The whole idea of the book is that we keep thinking the answers are big and that they’re somewhere else, but actually the answers are embedded in these everyday things that we’re already doing. It ends with the question “Why gather in the first place?” and with some thoughts for organizations around how they might tap into and potentially fund some of these things that are already happening. Because in the end, communities take care of communities. That’s the point of the book — that in times of real struggle, communities close rank around each other, so maybe it isn’t the best idea that outsiders are trying to create the solutions. Maybe we need to come back to a hyper-local level and trust that people have the skills, the knowledge, and the desire to take care of each other.
In addition to your book projects and your writing, you also just received a Mellon National Archives grant for a project you’re doing with Ashley Farmer about student activism at UT Austin.

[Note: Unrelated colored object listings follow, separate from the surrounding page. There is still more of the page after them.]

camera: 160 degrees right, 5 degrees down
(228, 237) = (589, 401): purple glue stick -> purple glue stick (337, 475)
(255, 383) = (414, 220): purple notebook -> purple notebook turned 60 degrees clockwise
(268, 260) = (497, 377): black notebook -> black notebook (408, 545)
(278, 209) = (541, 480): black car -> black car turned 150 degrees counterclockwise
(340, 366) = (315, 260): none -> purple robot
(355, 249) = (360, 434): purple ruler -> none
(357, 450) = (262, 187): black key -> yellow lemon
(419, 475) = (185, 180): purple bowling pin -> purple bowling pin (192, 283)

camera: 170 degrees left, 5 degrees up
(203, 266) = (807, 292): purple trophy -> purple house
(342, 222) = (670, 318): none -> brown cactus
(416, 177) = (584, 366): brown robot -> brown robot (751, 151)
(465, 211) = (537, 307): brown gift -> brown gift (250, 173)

I would love to hear more about that project.
There’s a theme here, which is that I am on Team Too Much. But we initially got money from our department and from the campus Contextualization and Commemoration Initiative to address two issues. One is that there are several disparate archives at UT but there’s no real university-wide archive. And then Ashley teaches African American history, and she was like, “Every year students feel surprised when they learn about these different activist things that happen.” On my side, I’m interested in how students who do activism on campus, nine times out of 10, also do activism out in the city. I was curious about how Austin has been transformed through actions that UT students have taken. So, we started doing these deep dives into university resources and then we applied for that Mellon Planning Grant and got it.

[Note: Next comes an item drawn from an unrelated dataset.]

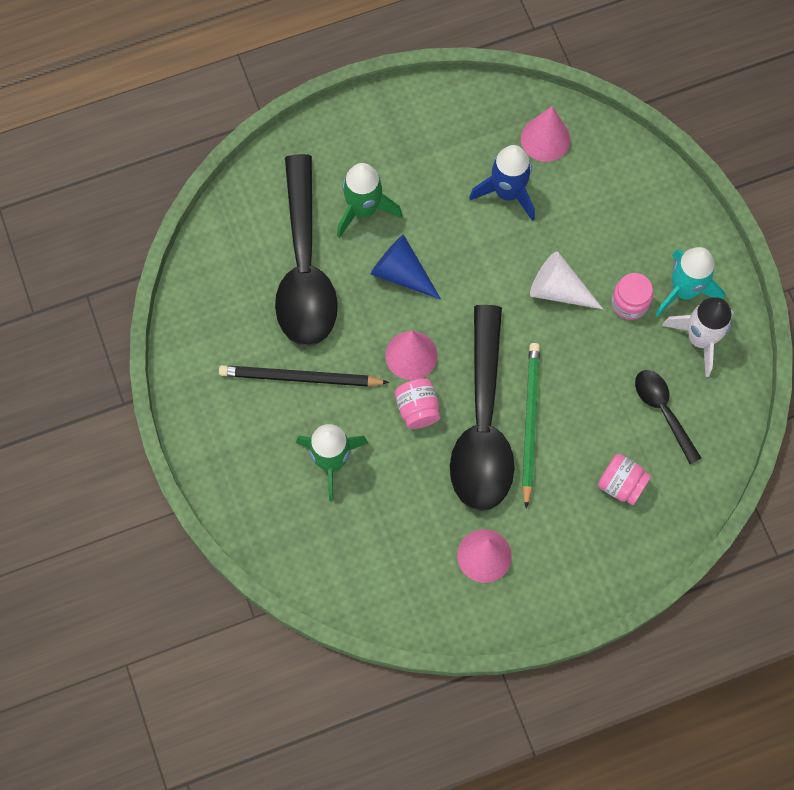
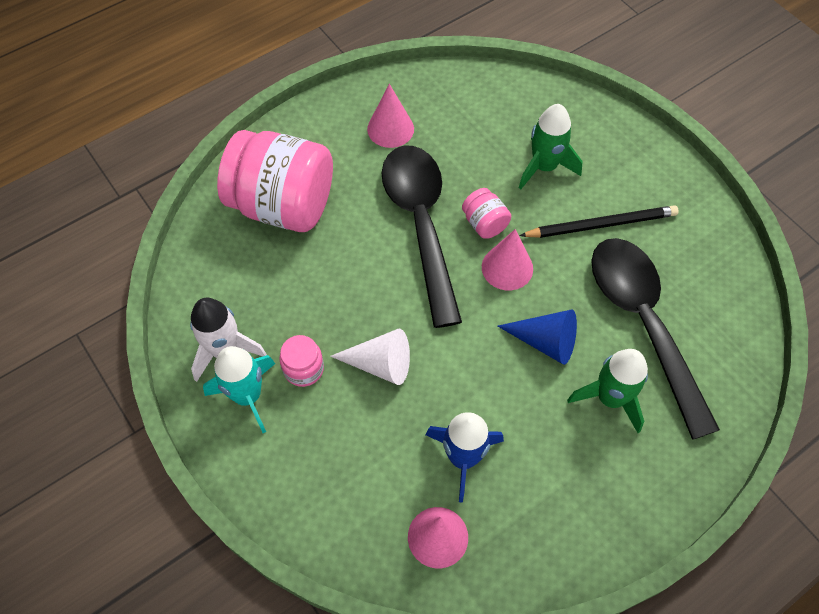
camera: 165 degrees right, 10 degrees down
(530, 422) = (378, 236): green pencil -> none
(621, 484) = (283, 205): pink jar -> pink jar, size x2.32
(663, 411) = (253, 274): black spoon -> none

Now we’ve found hundreds of resources so far related to student activism at UT, and we have a team of graduate students who have been sorting through what we have. We’re also working with the college IT team to build an interactive site. We want to map out some of the major actions by former students and local organizations and connect those back to UT, and then also actions by current students at UT. We’re hoping to have a pilot site by mid-2025, which we will test out with K-12 teachers and some university classrooms as well, get feedback, and then there will be a live site by 2026 that anyone can use.

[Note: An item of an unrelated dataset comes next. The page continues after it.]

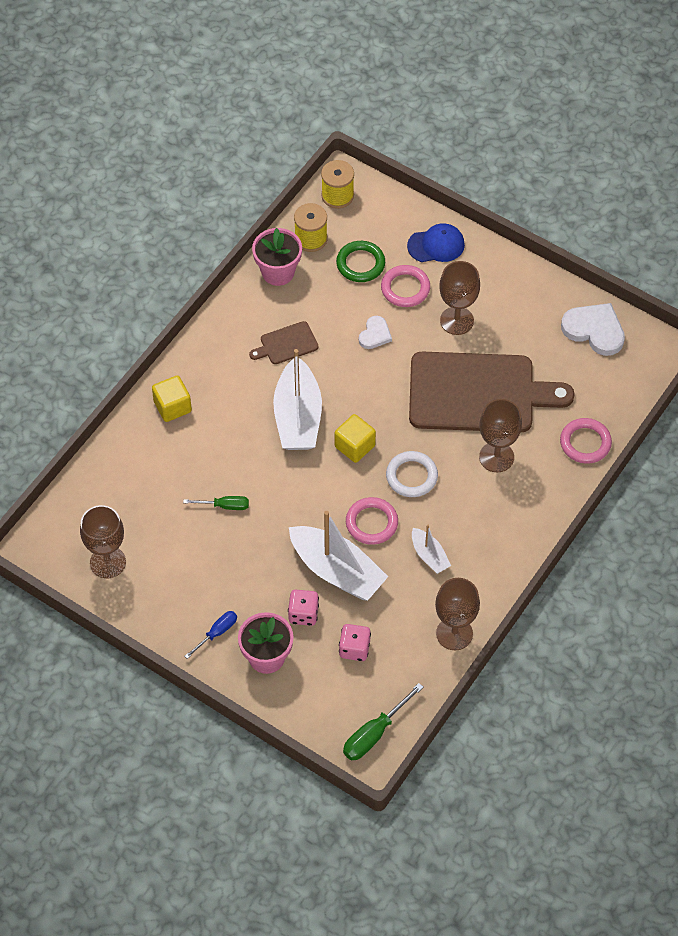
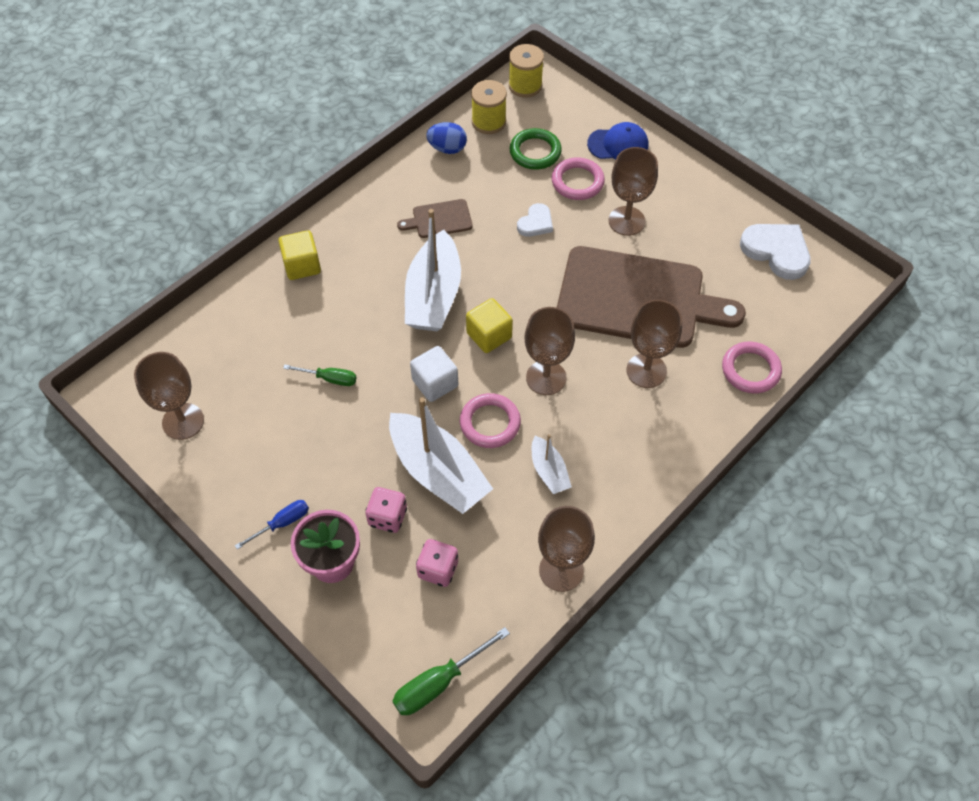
camera: 10 degrees right, 0 degrees up
(278, 272) = (447, 148): pink flower pot -> blue egg
(317, 496) = (435, 383): none -> white cube
(411, 476) = (546, 377): white ring -> brown goblet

Last spring we also did a freedom school for student organizations where we helped them digitize all of the things that they had, and they were invited to select things that they might want to showcase as a part of this digital humanities project. We’re going to do another freedom school in the fall, and this time we’re going to host it in the community because we want organizations to have a plan for how to document their own story. That way, no matter what anyone says about what you did, you have things that you pass down or keep safe within your organization that are just yours.